=== Data supplied ===

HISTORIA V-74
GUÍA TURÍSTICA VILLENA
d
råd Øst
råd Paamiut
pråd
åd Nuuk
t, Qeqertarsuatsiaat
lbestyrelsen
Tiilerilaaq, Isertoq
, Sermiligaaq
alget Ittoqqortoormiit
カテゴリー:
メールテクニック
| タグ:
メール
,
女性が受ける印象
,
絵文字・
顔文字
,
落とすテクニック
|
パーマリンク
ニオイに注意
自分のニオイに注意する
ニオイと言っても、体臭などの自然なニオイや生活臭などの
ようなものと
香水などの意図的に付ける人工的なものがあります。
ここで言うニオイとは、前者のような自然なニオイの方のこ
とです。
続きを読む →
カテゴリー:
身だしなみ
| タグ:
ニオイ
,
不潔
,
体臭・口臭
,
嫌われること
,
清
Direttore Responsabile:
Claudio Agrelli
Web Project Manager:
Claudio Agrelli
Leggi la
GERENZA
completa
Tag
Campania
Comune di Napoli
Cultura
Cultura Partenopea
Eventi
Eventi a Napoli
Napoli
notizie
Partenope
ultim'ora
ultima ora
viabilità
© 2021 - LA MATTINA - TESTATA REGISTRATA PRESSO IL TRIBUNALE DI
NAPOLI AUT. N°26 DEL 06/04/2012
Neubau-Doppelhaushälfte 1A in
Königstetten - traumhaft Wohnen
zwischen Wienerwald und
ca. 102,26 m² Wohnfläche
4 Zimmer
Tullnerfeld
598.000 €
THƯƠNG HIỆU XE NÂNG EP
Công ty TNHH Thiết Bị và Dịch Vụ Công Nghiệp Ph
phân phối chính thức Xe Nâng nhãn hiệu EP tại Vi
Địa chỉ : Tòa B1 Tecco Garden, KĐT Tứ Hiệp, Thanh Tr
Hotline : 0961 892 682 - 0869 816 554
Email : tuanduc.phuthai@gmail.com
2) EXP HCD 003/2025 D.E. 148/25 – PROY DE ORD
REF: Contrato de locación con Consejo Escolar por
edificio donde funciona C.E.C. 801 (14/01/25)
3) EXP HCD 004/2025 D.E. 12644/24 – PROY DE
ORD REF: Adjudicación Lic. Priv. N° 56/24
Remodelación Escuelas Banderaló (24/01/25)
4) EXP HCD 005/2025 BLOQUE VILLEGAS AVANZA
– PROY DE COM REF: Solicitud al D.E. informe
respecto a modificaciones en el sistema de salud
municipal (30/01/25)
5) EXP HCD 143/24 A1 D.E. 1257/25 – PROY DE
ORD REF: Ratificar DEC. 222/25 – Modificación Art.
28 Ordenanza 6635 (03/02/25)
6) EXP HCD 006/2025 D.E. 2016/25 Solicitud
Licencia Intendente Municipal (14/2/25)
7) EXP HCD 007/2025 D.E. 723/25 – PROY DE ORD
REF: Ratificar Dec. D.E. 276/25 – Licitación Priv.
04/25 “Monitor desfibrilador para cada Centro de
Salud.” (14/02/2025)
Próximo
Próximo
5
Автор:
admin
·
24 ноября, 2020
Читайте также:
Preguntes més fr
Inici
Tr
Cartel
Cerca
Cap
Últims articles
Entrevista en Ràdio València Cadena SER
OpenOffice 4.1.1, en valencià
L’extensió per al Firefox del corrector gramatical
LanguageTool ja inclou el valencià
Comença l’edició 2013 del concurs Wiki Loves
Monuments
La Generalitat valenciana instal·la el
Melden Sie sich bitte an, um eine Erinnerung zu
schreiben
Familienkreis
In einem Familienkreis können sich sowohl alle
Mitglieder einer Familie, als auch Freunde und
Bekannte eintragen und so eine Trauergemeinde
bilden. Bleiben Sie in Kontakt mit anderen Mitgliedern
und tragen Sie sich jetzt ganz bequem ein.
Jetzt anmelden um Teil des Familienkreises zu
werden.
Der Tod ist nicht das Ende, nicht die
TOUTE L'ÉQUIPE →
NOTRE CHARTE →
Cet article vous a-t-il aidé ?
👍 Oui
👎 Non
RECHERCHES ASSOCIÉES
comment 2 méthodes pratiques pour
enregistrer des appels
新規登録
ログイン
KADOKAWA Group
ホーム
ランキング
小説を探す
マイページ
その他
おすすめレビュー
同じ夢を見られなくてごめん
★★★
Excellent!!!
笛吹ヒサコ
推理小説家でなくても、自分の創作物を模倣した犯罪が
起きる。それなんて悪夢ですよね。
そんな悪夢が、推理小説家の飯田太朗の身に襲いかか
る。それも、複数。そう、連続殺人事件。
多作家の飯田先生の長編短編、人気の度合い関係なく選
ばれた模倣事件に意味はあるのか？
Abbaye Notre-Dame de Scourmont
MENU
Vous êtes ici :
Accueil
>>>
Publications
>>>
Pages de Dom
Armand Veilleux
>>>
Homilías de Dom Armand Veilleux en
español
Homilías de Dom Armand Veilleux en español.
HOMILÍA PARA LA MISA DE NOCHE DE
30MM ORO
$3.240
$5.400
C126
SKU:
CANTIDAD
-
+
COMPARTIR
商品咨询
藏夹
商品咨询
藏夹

===

Task brief :: Lines from the top of the data above through the line containing "香水などの意図的に付ける人工的なものがあります。" must be repeated exactly. All other lines stay out.

Answer area ::
HISTORIA V-74
GUÍA TURÍSTICA VILLENA
d
råd Øst
råd Paamiut
pråd
åd Nuuk
t, Qeqertarsuatsiaat
lbestyrelsen
Tiilerilaaq, Isertoq
, Sermiligaaq
alget Ittoqqortoormiit
カテゴリー:
メールテクニック
| タグ:
メール
,
女性が受ける印象
,
絵文字・
顔文字
,
落とすテクニック
|
パーマリンク
ニオイに注意
自分のニオイに注意する
ニオイと言っても、体臭などの自然なニオイや生活臭などの
ようなものと
香水などの意図的に付ける人工的なものがあります。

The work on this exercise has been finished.